Effectiveness of Brief Mindfulness-Based Interventions for Painful Temporomandibular Disorders Among University Students

The goal of this clinical trial is to learn if brief mindfulness-based intervention (BMBI) is beneficial to participants suffering from painful temporomandibular disorders (TMD). The objectives of the research are: 1. To compare physical functioning (pain intensity and jaw function) in UM students with chronic pain-related TMD before and after receiving BMBI 2. To compare psychological distress and mindfulness state in UM students with chronic pain-related TMD before and after receiving BMBI 3. To compare the quality of life of UM students with chronic pain-related TMD before and after receiving BMBI 4. To compare the changes in physical functioning, psychological distress, mindfulness state and quality of life between UM students in the intervention (BMBI) and the control groups.
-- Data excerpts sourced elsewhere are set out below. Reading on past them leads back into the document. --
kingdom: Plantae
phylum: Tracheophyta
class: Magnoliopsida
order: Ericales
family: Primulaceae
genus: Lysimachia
Participants will: Listen to the audio recordings 3 times a week, for 3 months when they are about to sleep. Make 4 visits to the clinic: Baseline, 2 weeks, 1 month and 3 months later.
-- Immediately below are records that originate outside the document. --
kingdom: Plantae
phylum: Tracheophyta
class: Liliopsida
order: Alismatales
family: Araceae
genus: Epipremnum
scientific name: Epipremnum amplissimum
Mandibular Splint vs Botox Injection in Lateral Pterygoid on Cervical Muscle Activity in Patients With Temporomandibular Disorders

The study aims to compere mandibular splint versus botox injection in lateral pterygoid on cervical muscle activity in patients with temporomandibular disorders

Biomarkers Associated With Temporomandibular Disorders in Patients With Rheumatoid Arthritis

The goal of this observational study is to determinate temeporomandibular disorders (TMDs) and levels of biomarkers in 30 rheumatoid arthritis patients and 30 healthy controls. Aims are: * to determine TMDs symptoms in both groups using a validated Reasearch Diagnostic Criteria for Temporomandibular Disorders (RDC/TMD) protocol * to determine levels of interleukin-4 (IL-4), interleukin-18 (IL-18) and interferon-gamma (IFN-γ) in saliva and serum in RA patients and control group * to determine levels of biomarkers (Ca, Mg, P, AST,ALT,ALP,GGT,urate) in serum of RA patients and control group * investigate the correlation between cytokines level in saliva and serum * to determine the effect of TMDs on cytokine and biomarker levels Participants will be clinicaly examined by DMD in accordance with the RDC/TMD guidelines to receive both Axis I and Axis II diagnoses. After examination participants would be asked for saliva and blood sample.